Although the price of sequencing is still relatively high, it is falling. That should tip the cost-benefit analysis in favor of investments in proteomics. The U.S. spends $70 billion on oncology drugs annually and wastes about 40% of it because the drugs don’t work. If it instead spent $5 billion to map those patients, says Andrews, perhaps $25 billion could have been saved by not treating them with the wrong drugs.
By itself, beefing up brute computing force is not enough to understand the complex pathways of proteins. The most significant problem is sifting through the deafening amount of protein noise in each cell to find the signals that are important. The bad proteins often represent a small fragment of a cell’s total. “At the end of the day you have to use complex statistical models to identify which changes in proteins drive the separation of the group that has the disease and doesn’t have the disease,” Andrews says. “There are still bottlenecks in processing power.”
And some progress. Pronota plans to introduce tests for early diagnosis of sepsis, which the company says costs the U.S. $16 billion annually in addition to causing 225,000 deaths. That one diagnostic tool could generate sales of $1.5 billion worldwide, Verleysen says. Proteome Sciences recently created a panel for 16 protein biomarkers in Alzheimer’s disease patients to monitor the progression of the disease.
Ultimately, this kind of individualized medicine based on your personal proteomic and genomic map could lead to what SomaLogic calls a wellness chip, something that could monitor changes in your protein makeup over time by analyzing a drop of blood.

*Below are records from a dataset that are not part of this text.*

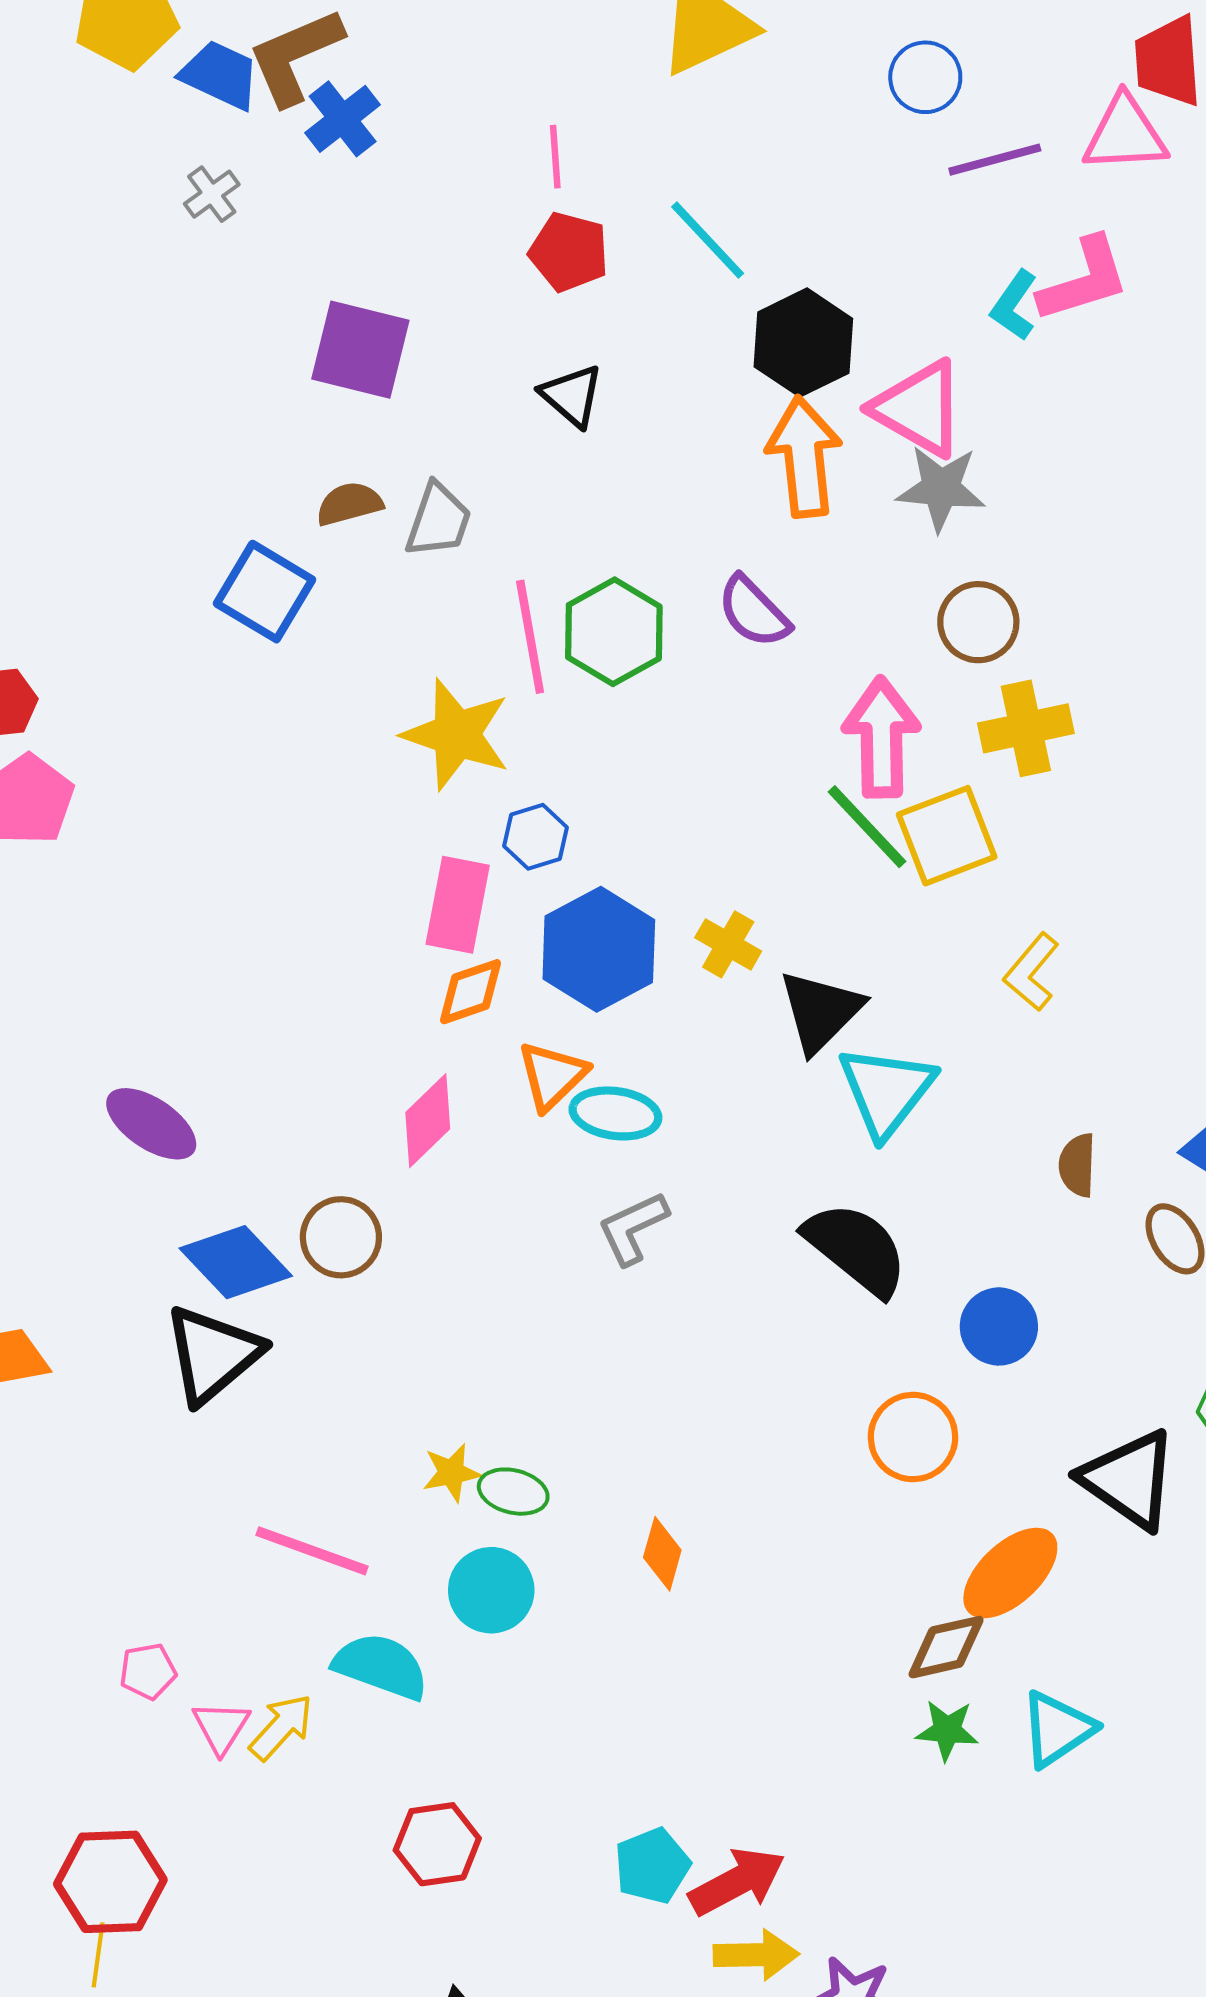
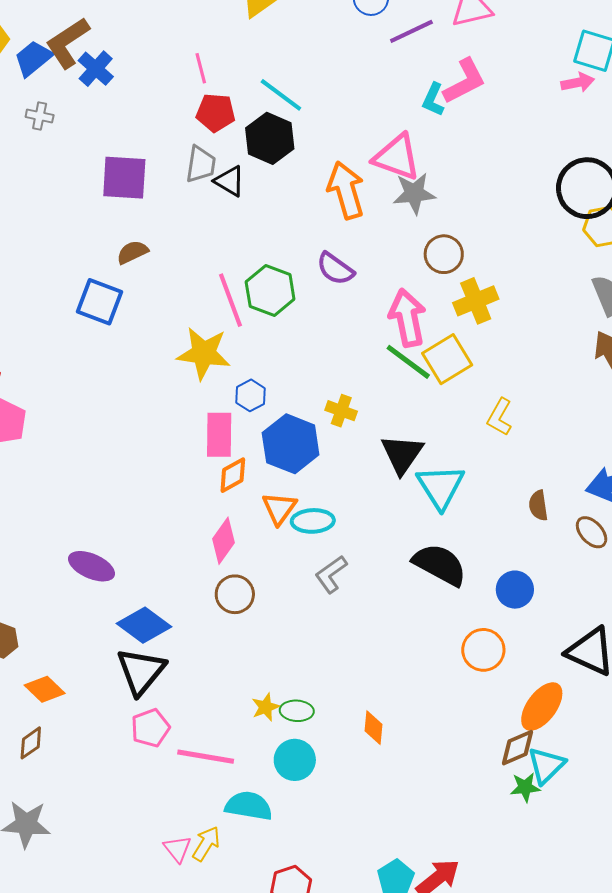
blue trapezoid: (220, 75) -> (33, 58), turned -54
gray cross: (212, 194) -> (40, 116), turned -32
black hexagon: (803, 343) -> (270, 138), moved
gray trapezoid: (438, 520) -> (201, 164), moved
yellow cross: (728, 944) -> (341, 411), moved
brown circle: (341, 1237) -> (235, 594), moved
pink pentagon: (148, 1671) -> (150, 728), moved, size x1.4
cyan triangle: (1057, 1729) -> (546, 765), moved

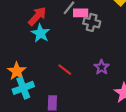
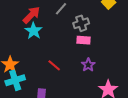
pink rectangle: (81, 13) -> (83, 40), moved
gray cross: (92, 22) -> (81, 23), turned -35

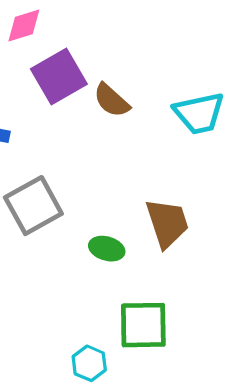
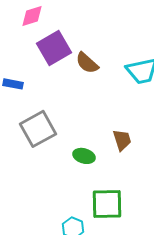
brown trapezoid: (167, 223) -> (122, 140), size x0.7

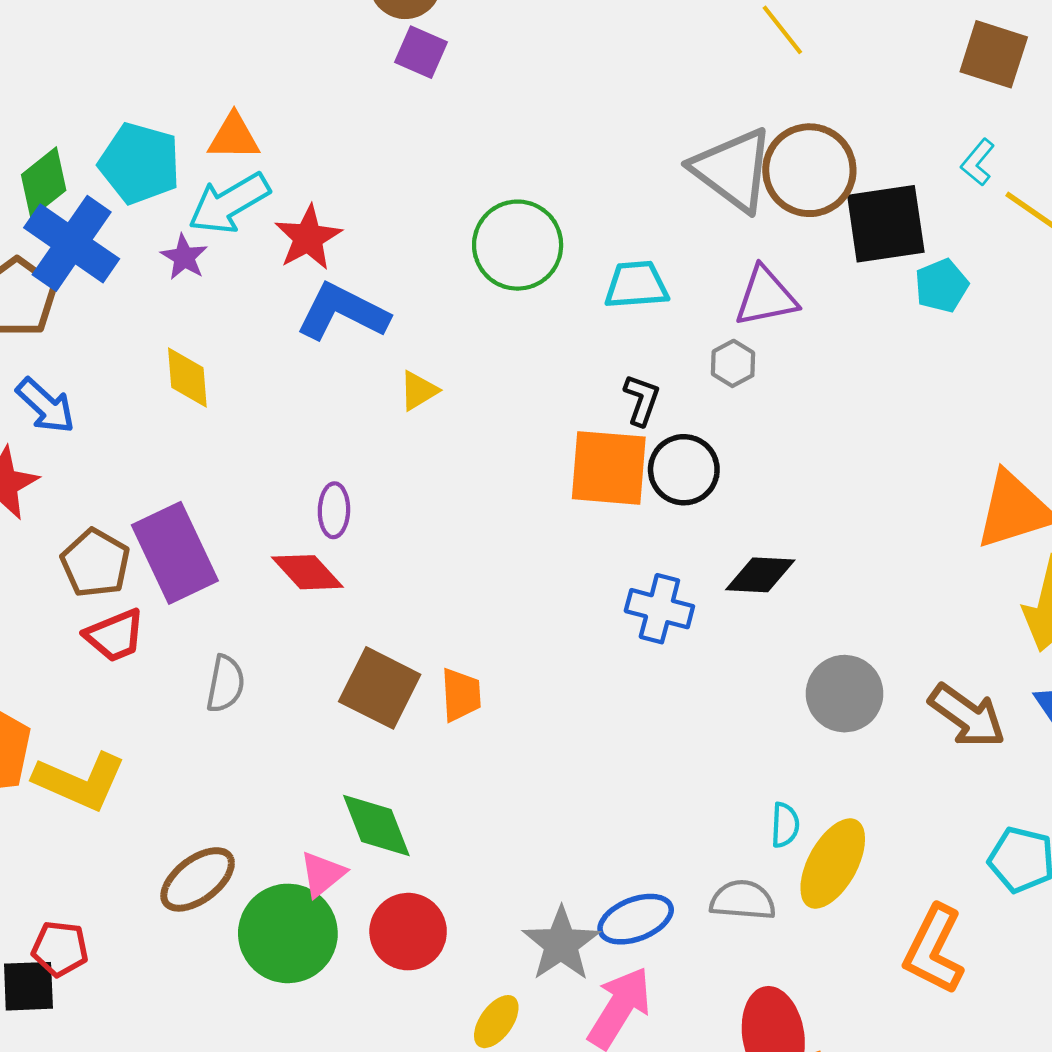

All these promising technologies will depend on science’s ability to understand the data our bodies are capable of producing.
For hundreds of years, progress in medicine has been restrained by the lack of information. Today, the problem is almost the reverse. The torrent of information released at the molecular level is beyond the means of medical science to analyze. “Stated simply, what we are trying to do is turn data into useful, actionable knowledge,” says Rhodes of Life Technologies. If only it were really that simple.